Santa Casa de Ribeirão Preto (SP) — Prova 2023
Com base na questão anterior, assinale o diagnóstico mais provável. Segue texto da questão anterior: M.B.V., GII P0 AI, IG cronológica de 7 semanas e 5 dias, deu entrada no PSO com dor abdominal de início súbito e história de sangramento vaginal em pequena quantidade. Sem exame de imagem prévio. Ao exame físico: BEG, hipocorada +/4+, PA 100 x 60 mmHg. Abdome: dor à descompressão brusca positiva. Murphy negativo. Giordano negativo. Especular: colo uterino sem lesões. Pequena quantidade de sangue em conduto vaginal. Sem sangramento ativo. Toque vaginal: colo impérvio, grosso e posterior, fundo uterino intrapélvico. Dor à mobilização do colo.
Gestação ectópica rota → dor abdominal aguda + instabilidade hemodinâmica + sangramento vaginal.
A gestação ectópica rota é uma emergência obstétrica que cursa com dor abdominal intensa, sangramento vaginal e sinais de choque hipovolêmico devido ao hemoperitônio. O diagnóstico e tratamento cirúrgico são urgentes para evitar a morte materna.
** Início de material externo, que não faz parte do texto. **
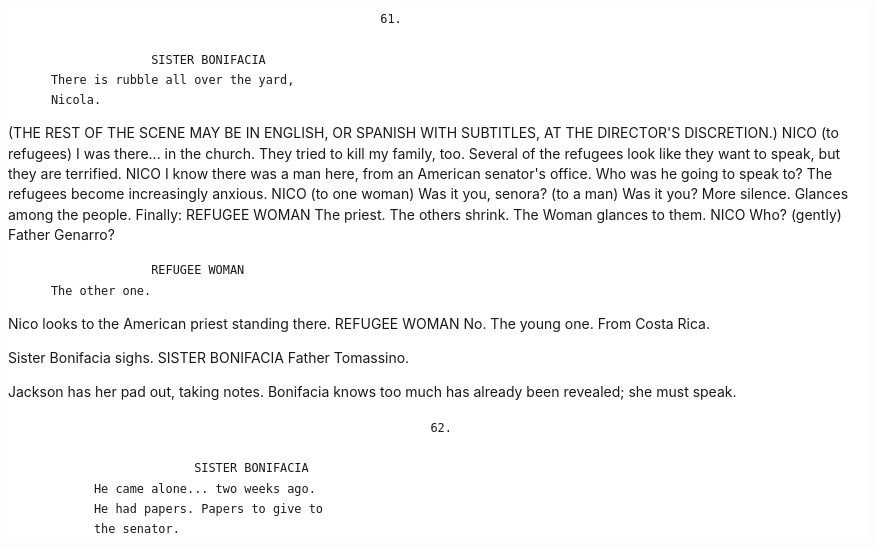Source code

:                                                         61.

                        SISTER BONIFACIA
          There is rubble all over the yard,
          Nicola.

(THE REST OF THE SCENE MAY BE IN ENGLISH, OR SPANISH WITH
SUBTITLES, AT THE DIRECTOR'S DISCRETION.)
                        NICO
                 (to refugees)
          I was there... in the church.
          They tried to kill my family, too.
Several of the refugees look like they want to speak, but
they are terrified.
                        NICO
          I know there was a man here, from
          an American senator's office. Who
          was he going to speak to?
The refugees become increasingly anxious.
                        NICO
                 (to one woman)
          Was it you, senora?
                 (to a man)
          Was it you?
More silence.    Glances among the people.   Finally:
                          REFUGEE WOMAN
          The priest.
The others shrink.   The Woman glances to them.
                          NICO
          Who?
                 (gently)
          Father Genarro?

                        REFUGEE WOMAN
          The other one.

Nico looks to the American priest standing there.
                       REFUGEE WOMAN
          No. The young one. From Costa
          Rica.

Sister Bonifacia sighs.
                        SISTER BONIFACIA
          Father Tomassino.

Jackson has her pad out, taking notes. Bonifacia knows
too much has already been revealed; she must speak.

                                                               62.

                              SISTER BONIFACIA
                He came alone... two weeks ago.
                He had papers. Papers to give to
                the senator.

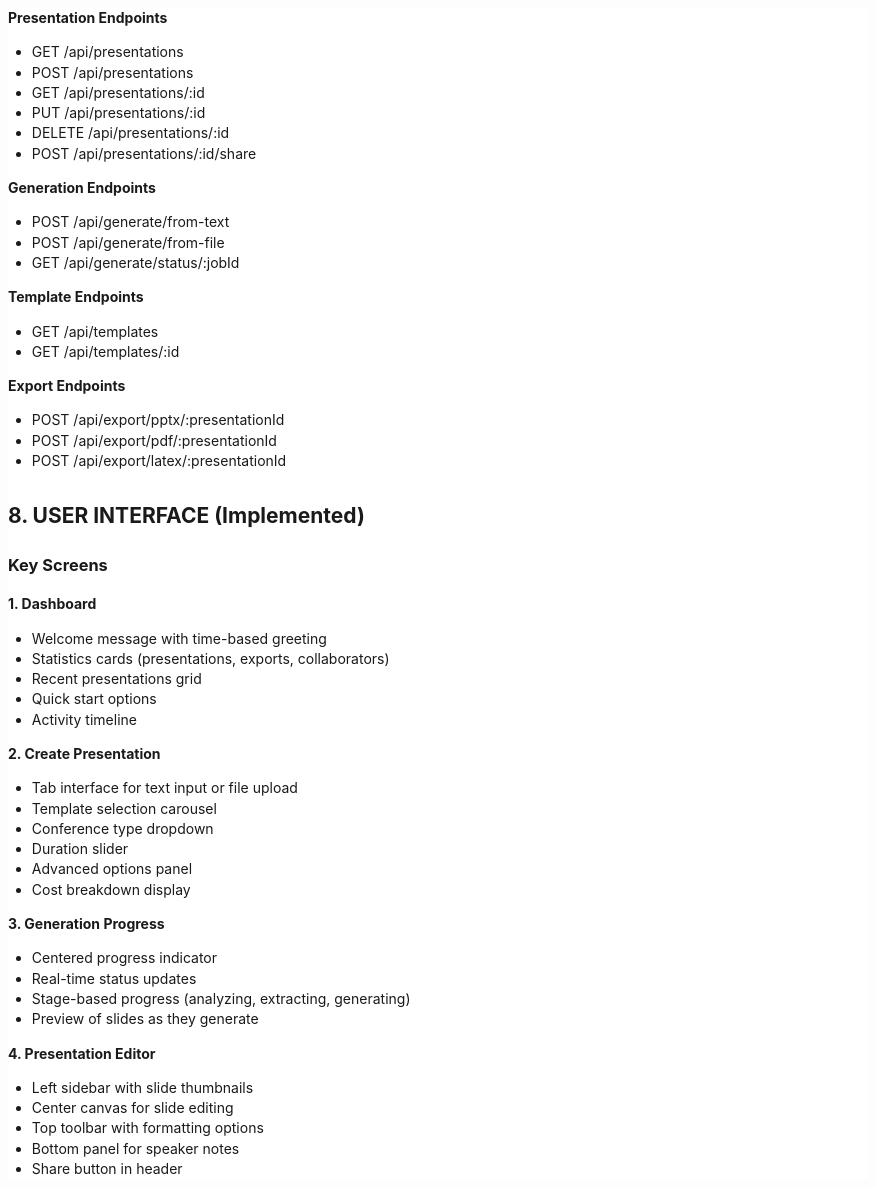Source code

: **Presentation Endpoints**
- GET /api/presentations
- POST /api/presentations
- GET /api/presentations/:id
- PUT /api/presentations/:id
- DELETE /api/presentations/:id
- POST /api/presentations/:id/share

**Generation Endpoints**
- POST /api/generate/from-text
- POST /api/generate/from-file
- GET /api/generate/status/:jobId

**Template Endpoints**
- GET /api/templates
- GET /api/templates/:id

**Export Endpoints**
- POST /api/export/pptx/:presentationId
- POST /api/export/pdf/:presentationId
- POST /api/export/latex/:presentationId

## 8. USER INTERFACE (Implemented)

### Key Screens

**1. Dashboard**
- Welcome message with time-based greeting
- Statistics cards (presentations, exports, collaborators)
- Recent presentations grid
- Quick start options
- Activity timeline

**2. Create Presentation**
- Tab interface for text input or file upload
- Template selection carousel
- Conference type dropdown
- Duration slider
- Advanced options panel
- Cost breakdown display

**3. Generation Progress**
- Centered progress indicator
- Real-time status updates
- Stage-based progress (analyzing, extracting, generating)
- Preview of slides as they generate

**4. Presentation Editor**
- Left sidebar with slide thumbnails
- Center canvas for slide editing
- Top toolbar with formatting options
- Bottom panel for speaker notes
- Share button in header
A gestação ectópica rota é uma das principais causas de mortalidade materna no primeiro trimestre da gravidez, representando uma emergência obstétrica grave. Sua incidência varia, mas é crucial reconhecer rapidamente os sinais e sintomas para intervenção imediata. O diagnóstico precoce e a conduta adequada são determinantes para o prognóstico materno, sendo um tema de grande relevância em provas de residência e na prática clínica. Fisiopatologicamente, a gestação ectópica ocorre quando o óvulo fertilizado se implanta fora da cavidade uterina, mais comumente nas tubas uterinas. A ruptura ocorre quando o crescimento do embrião excede a capacidade de distensão do local de implantação, levando a sangramento intra-abdominal (hemoperitônio). A suspeita deve surgir em pacientes com dor abdominal aguda, sangramento vaginal e instabilidade hemodinâmica, especialmente se houver atraso menstrual e teste de gravidez positivo. A ultrassonografia transvaginal é fundamental para o diagnóstico, buscando a ausência de gestação intrauterina e a presença de massa anexial ou líquido livre na cavidade. O tratamento da gestação ectópica rota é cirúrgico e emergencial, visando controlar o sangramento e remover o tecido gestacional. A laparoscopia é a via preferencial em pacientes estáveis, mas a laparotomia é indicada em casos de instabilidade hemodinâmica grave. A estabilização volêmica com fluidos e hemoderivados é prioritária. O prognóstico materno depende diretamente da rapidez do diagnóstico e da intervenção, sendo essencial que residentes e estudantes dominem este tema.
Os sinais incluem dor abdominal aguda e intensa, sangramento vaginal, tontura, síncope e sinais de choque hipovolêmico como taquicardia e hipotensão, devido ao hemoperitônio.
A conduta inicial é estabilização hemodinâmica com fluidos intravenosos e transfusão sanguínea, seguida de laparoscopia ou laparotomia de emergência para controle do sangramento e remoção da gestação ectópica.
A gestação ectópica rota geralmente apresenta dor abdominal desproporcional, instabilidade hemodinâmica e achados ultrassonográficos de líquido livre na cavidade abdominal, diferenciando-a de abortamentos ou ameaça de aborto.